Mercy Hospital began by allocating the Hibiclens Universal Bathing System for use. However, despite this and many pre-existing, evidence-based practice bundles in use at the end of 2018, the number of HAIs was higher than anticipated. To get closer to achieving zero HAIs, efforts focused on other possible sources of transmission risk, such as improperly cleaned and disinfected shared patient equipment or the use of inappropriate cleaning products. The implementation of a newly created “Clean Up” campaign identified cleaned, ready-to-safely use shared patient transport equipment.
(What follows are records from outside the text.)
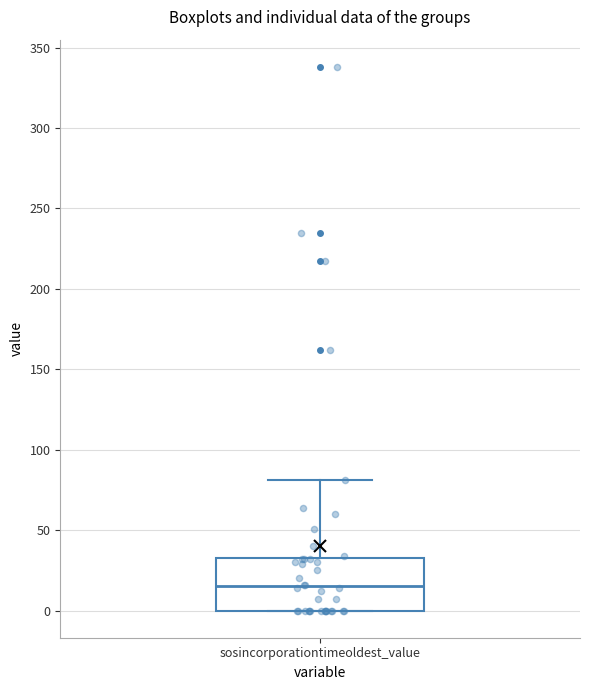

Read this box plot against the y-axis: the position of the median line, the range covered by the box, and the ends of both whiskers. The values are not printed on the chart, so give them approximately, as read against the axis.

median 15, box 0 to 35, whiskers 0 to 80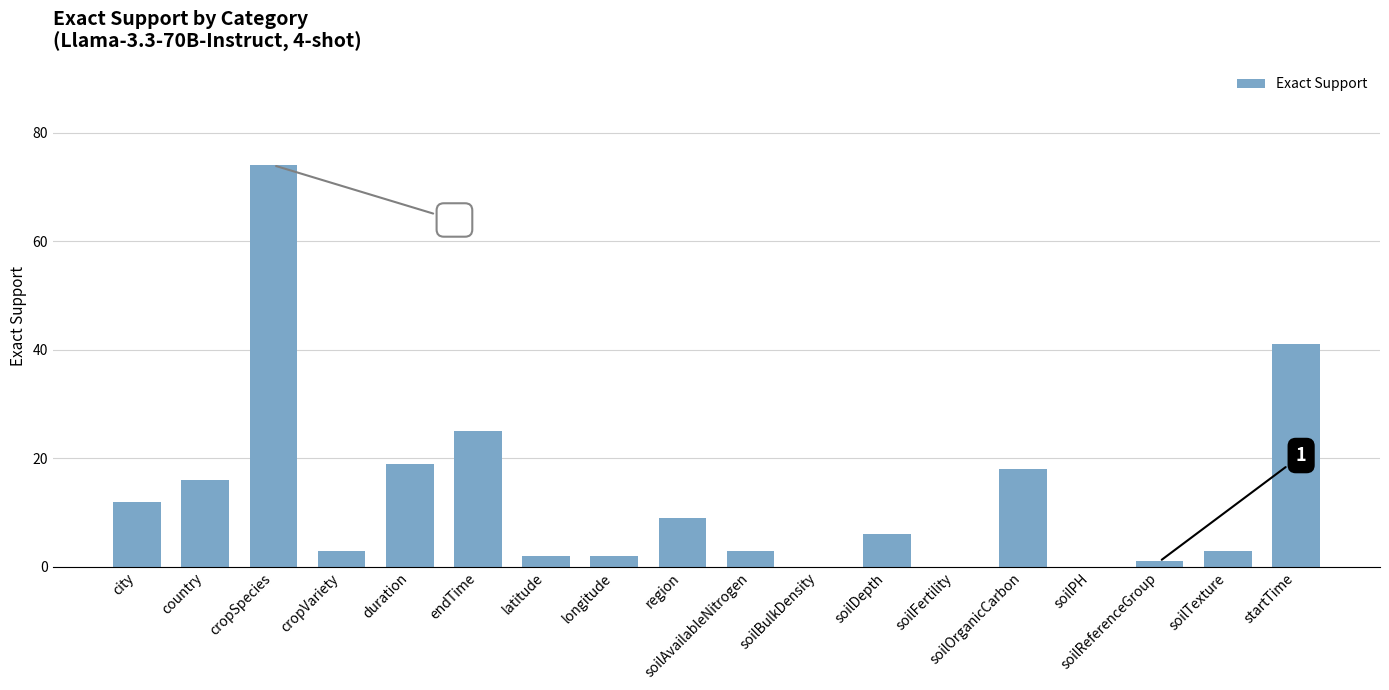

Approximately how many times larger is the value at country compared to city?

1.3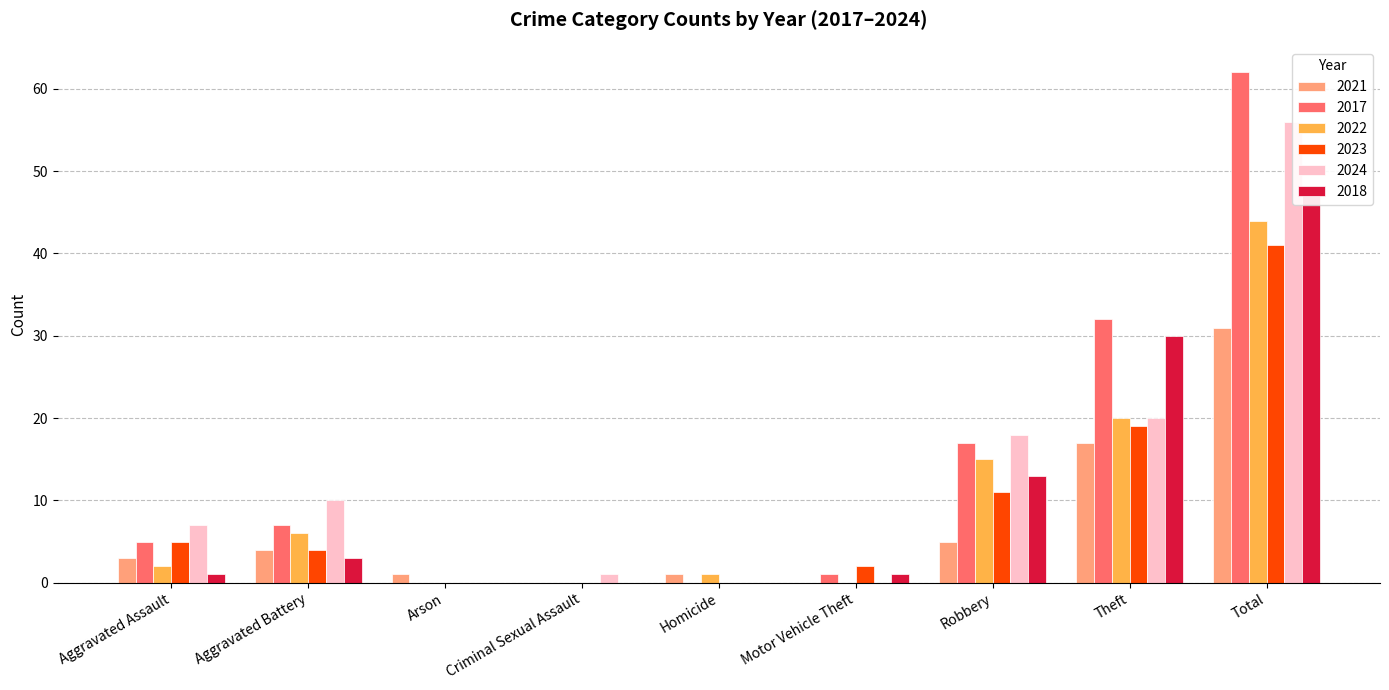

What is the spread (max minus min) of values at Total?

31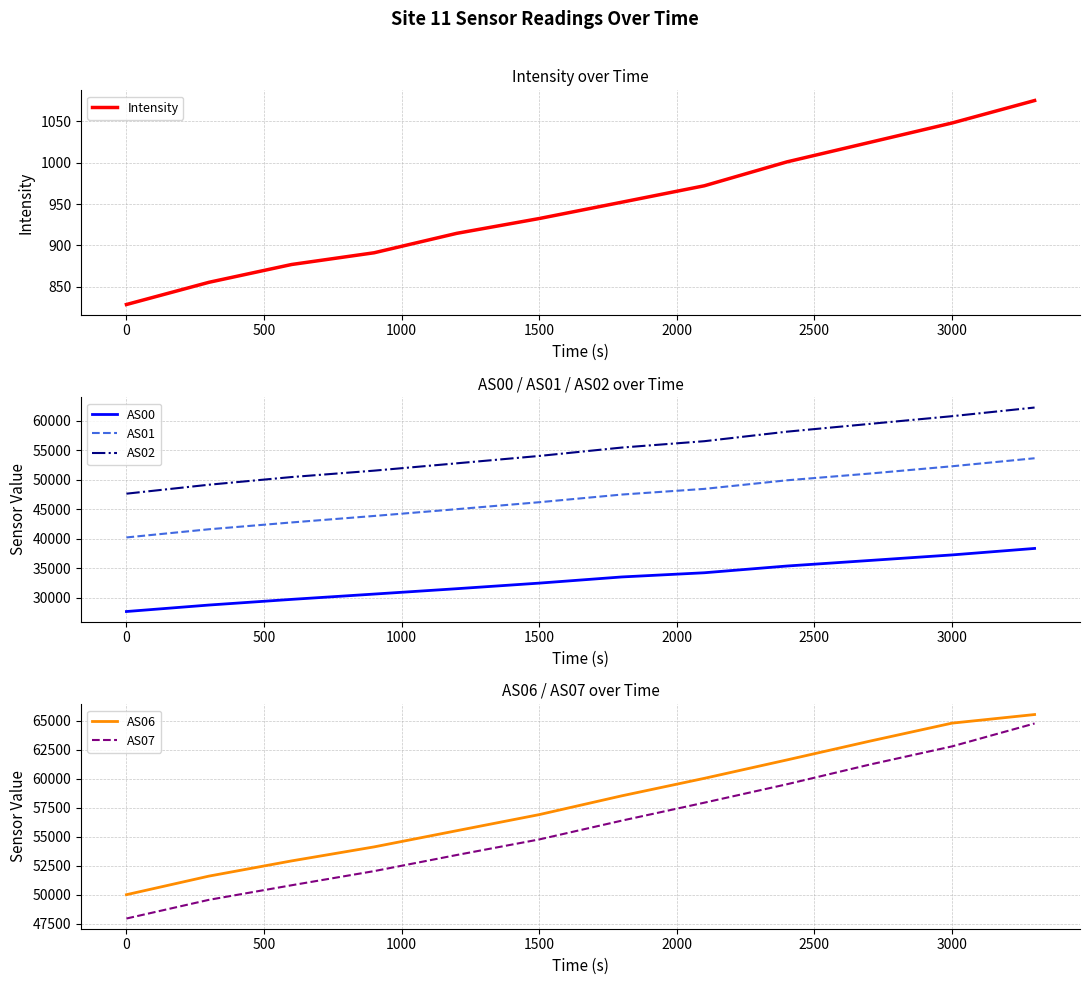

What is the lowest value of the Intensity series?

828.3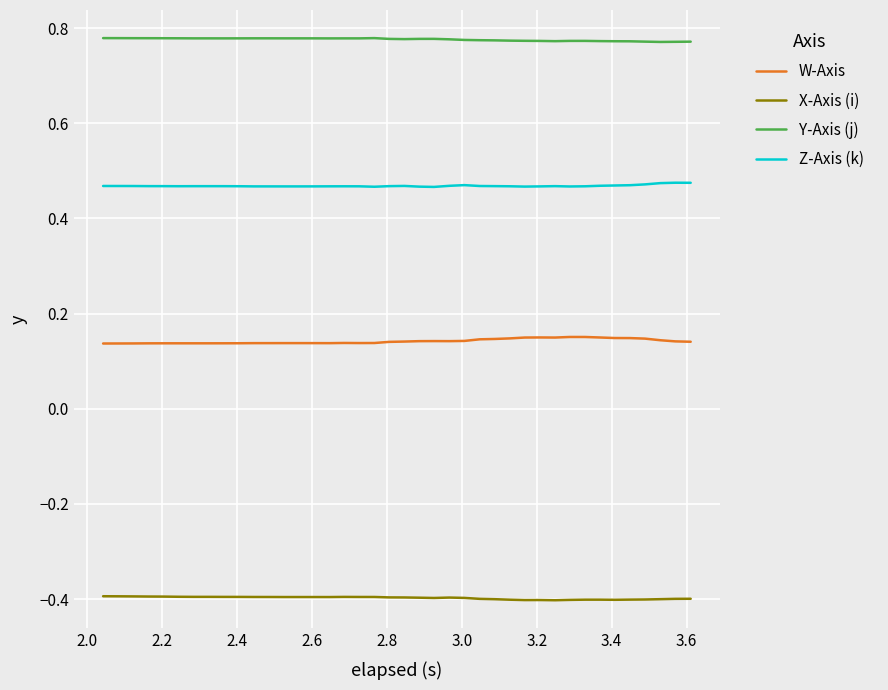

Which series has the widest spread of values?

W-Axis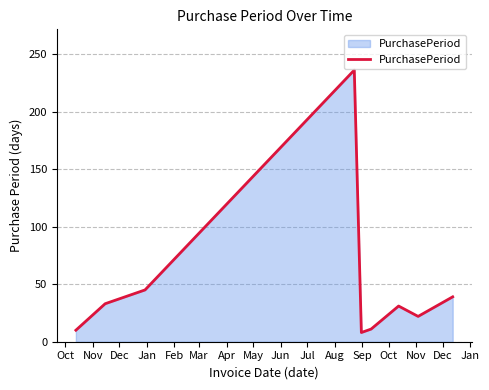

What is the minimum value shown in the chart?

8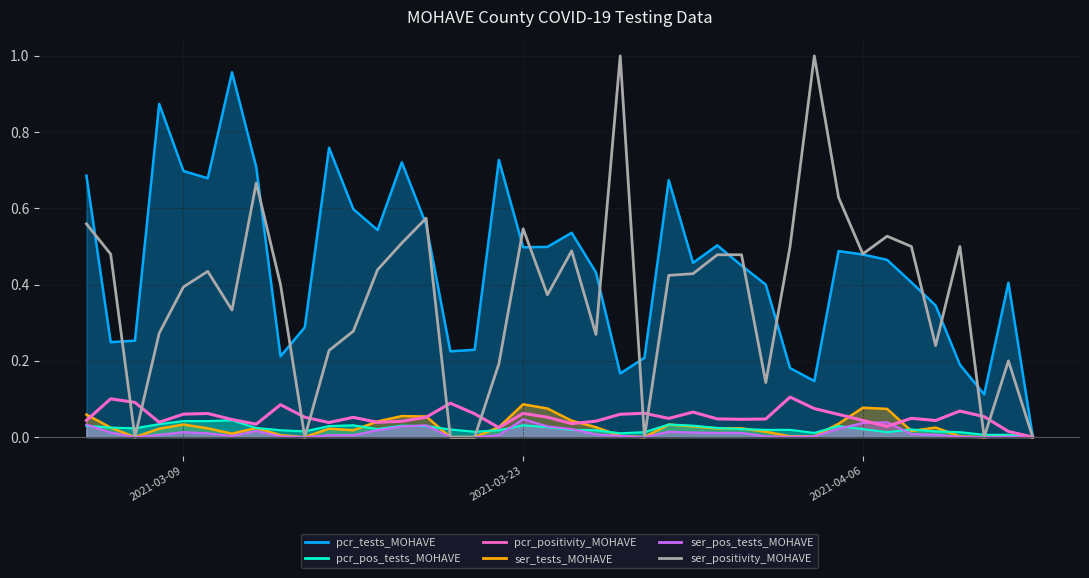

What is the sum of all pcr_positivity_MOHAVE values?

2.1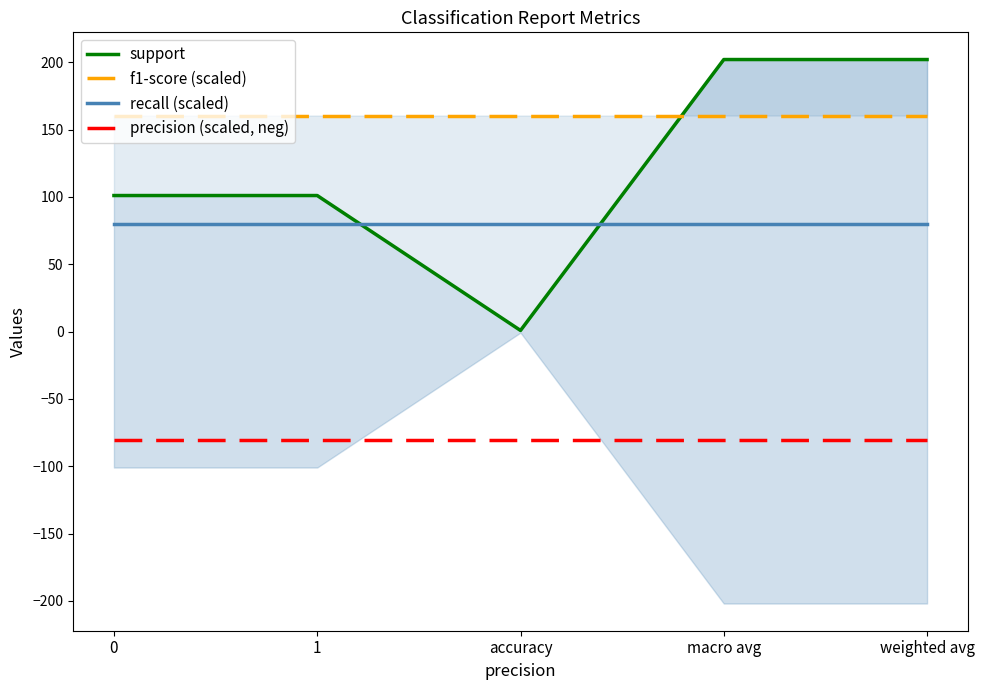

True or false: precision (scaled, neg) has a value of -80.2 at weighted avg.

True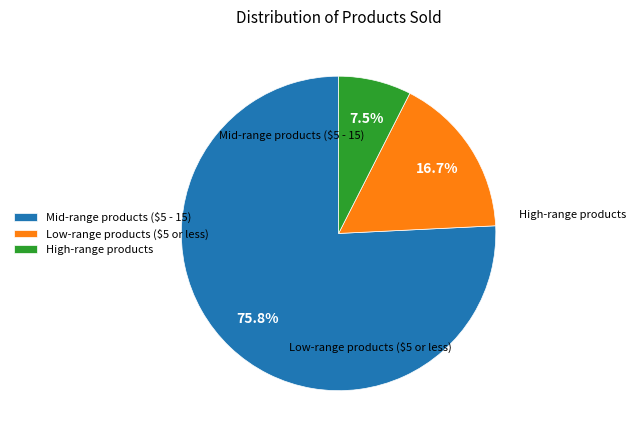

What is the smallest slice in the pie chart?

High-range products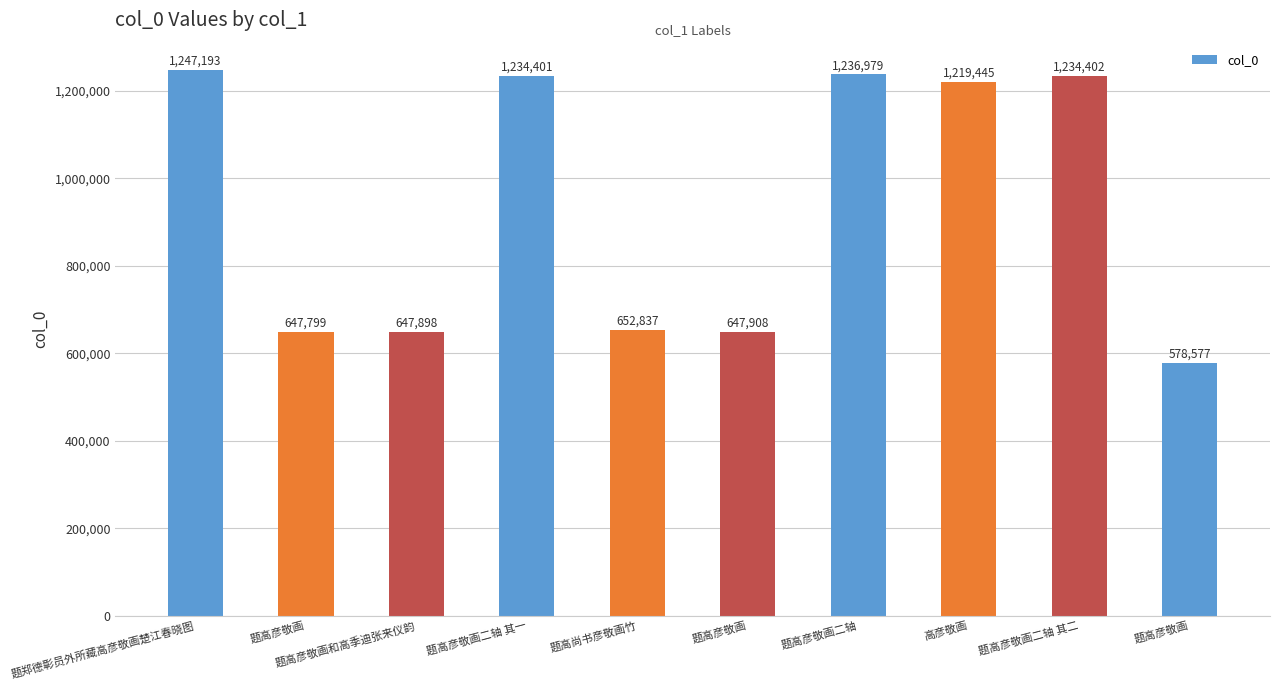

Approximately how many times larger is the value at 题高彦敬画二轴 compared to 题高彦敬画二轴 其二?

1.0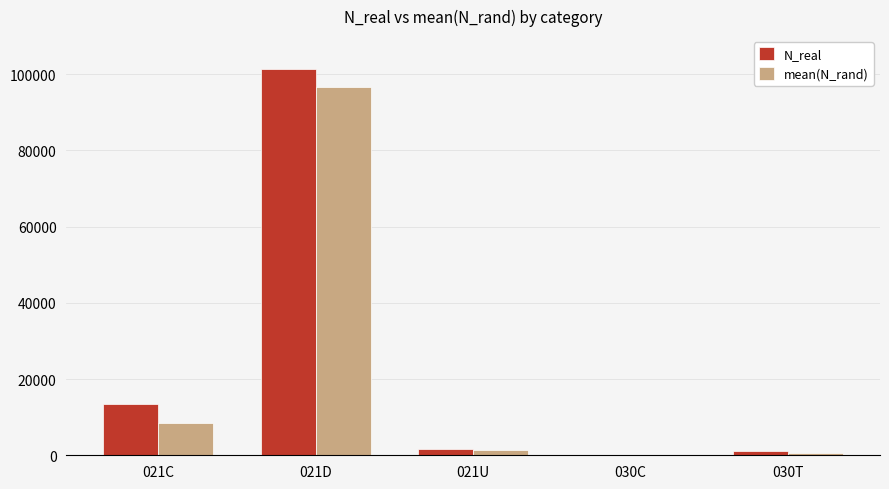

What is the sum of the mean(N_rand) values at 030C and 021D?

96594.4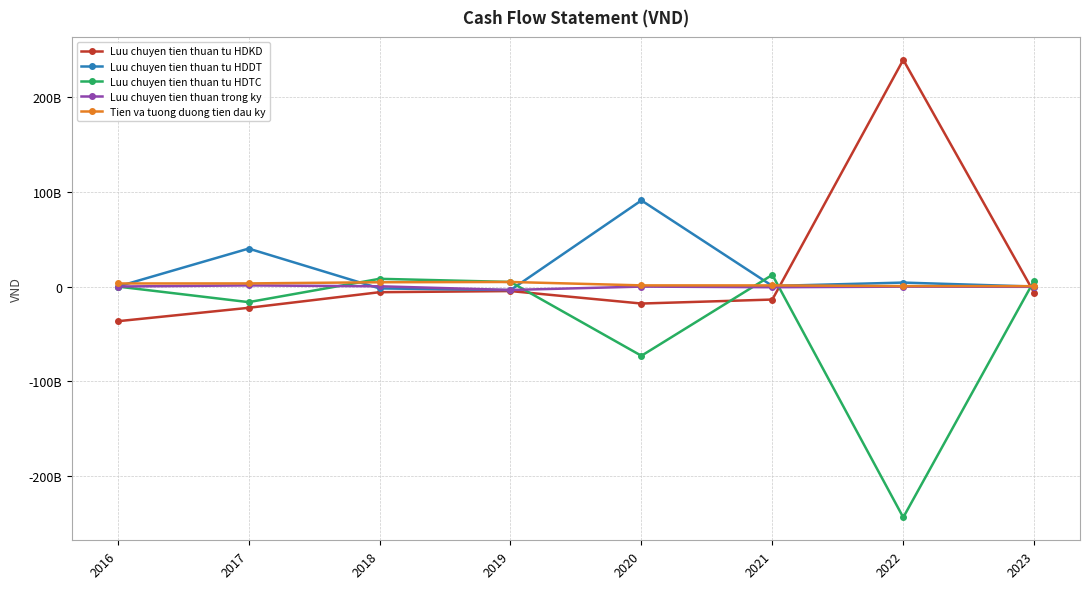

Is it true that Luu chuyen tien thuan tu HDDT equals 63049954974 at 2017?

False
The campaign served as one of the approaches to mitigate transmission risks. Fostering a team approach of increased communication and accountability assisted with the significant HAI reduction success. Increased staff understanding of and buy-in for the standardized interventions led Mercy to operationalize additional phases of the initiative. Using evidence-based practices to guide process improvement via the Plan-Do-Study-Act approach, Mercy implemented Phases I through IV (first section only) of the initiative.
Through these efforts, Mercy achieved zero device-associated HAIs from urethral and central line catheters and zero Methicillin-resistant Staphylococcus aureus bacteremia HAIs. This equates to more than five years free of central line associated bacteremia infection in the adult intensive care unit. Furthermore, Clostridioides difficile decreased by 36% and Carbapenem-resistant enterobacteriaceae was reduced 55%.